● TASK DESCRIPTION:
Go through the material below and return each line with the string "SQUARE" in it.

● RECORDS SUPPLIED:
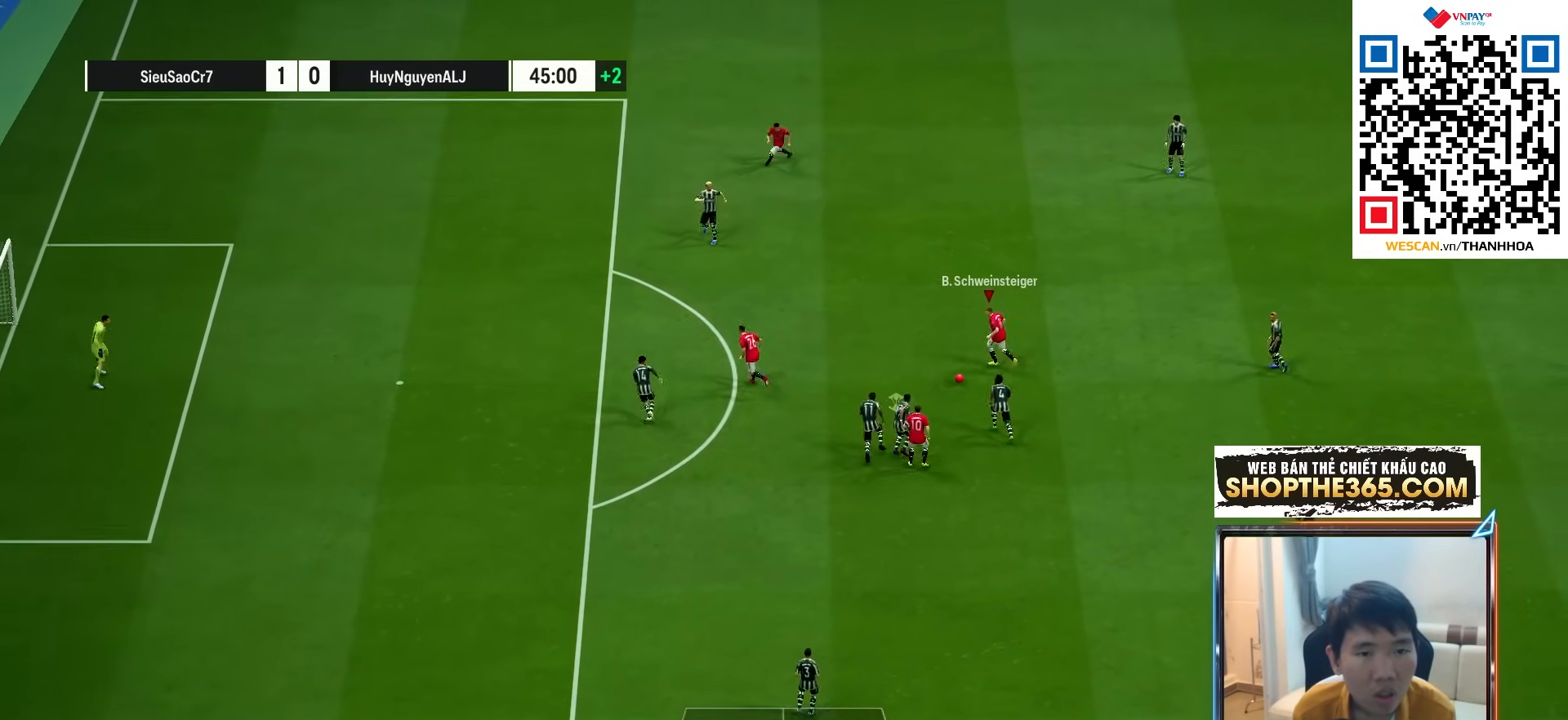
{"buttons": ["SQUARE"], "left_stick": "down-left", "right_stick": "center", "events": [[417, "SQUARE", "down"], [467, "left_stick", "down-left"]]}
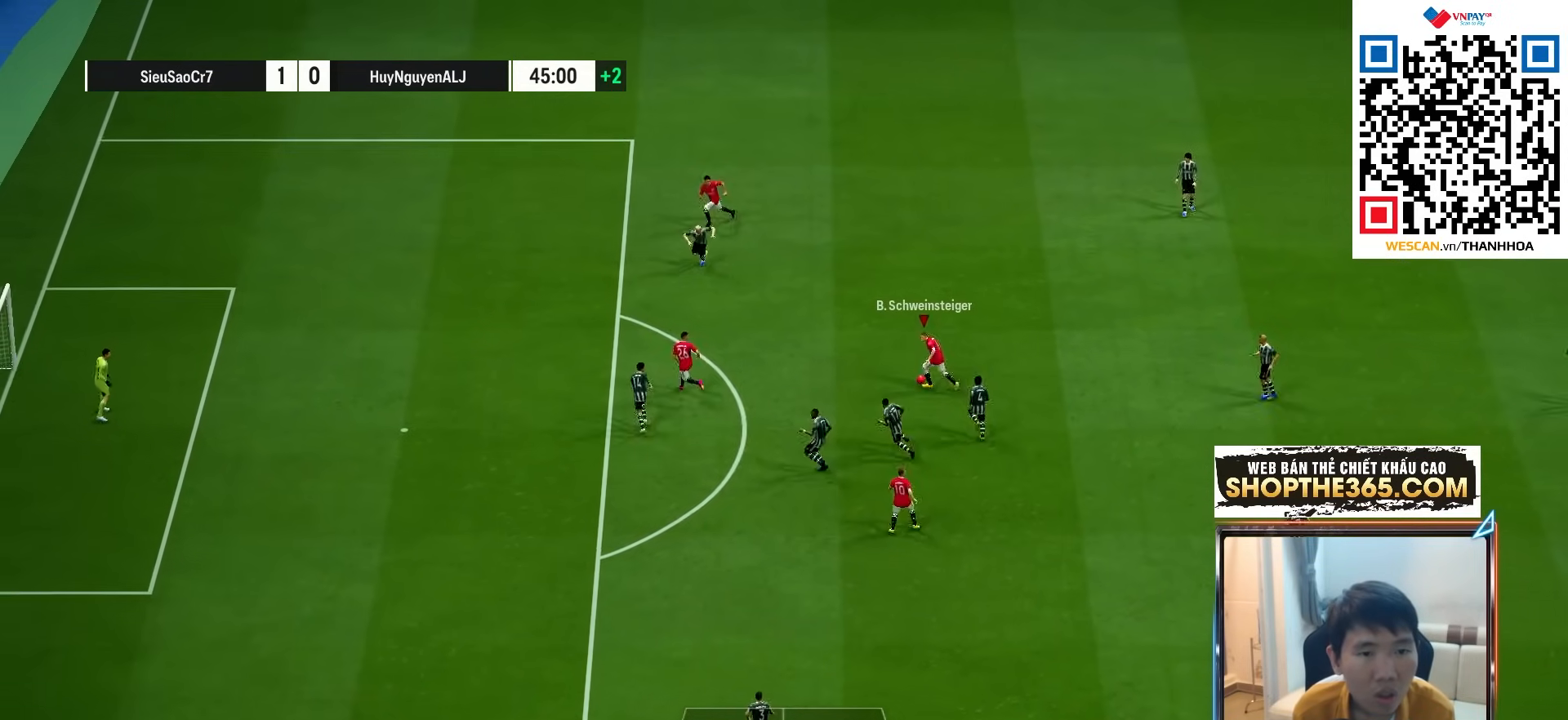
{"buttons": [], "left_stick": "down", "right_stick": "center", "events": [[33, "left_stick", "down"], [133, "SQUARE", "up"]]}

--

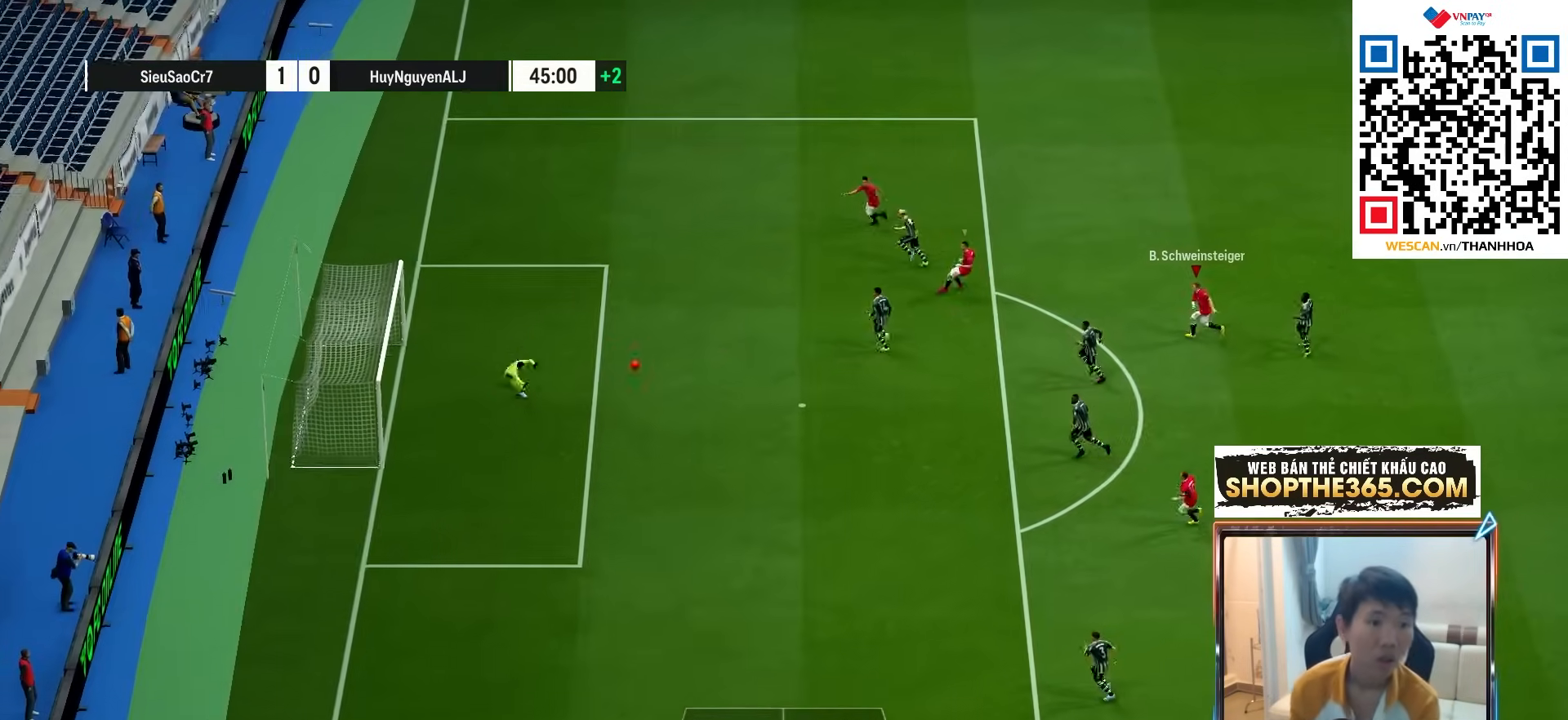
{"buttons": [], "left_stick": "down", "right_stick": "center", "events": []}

● TASK RESPONSE:
{"buttons": ["SQUARE"], "left_stick": "down-left", "right_stick": "center", "events": [[417, "SQUARE", "down"], [467, "left_stick", "down-left"]]}
{"buttons": [], "left_stick": "down", "right_stick": "center", "events": [[33, "left_stick", "down"], [133, "SQUARE", "up"]]}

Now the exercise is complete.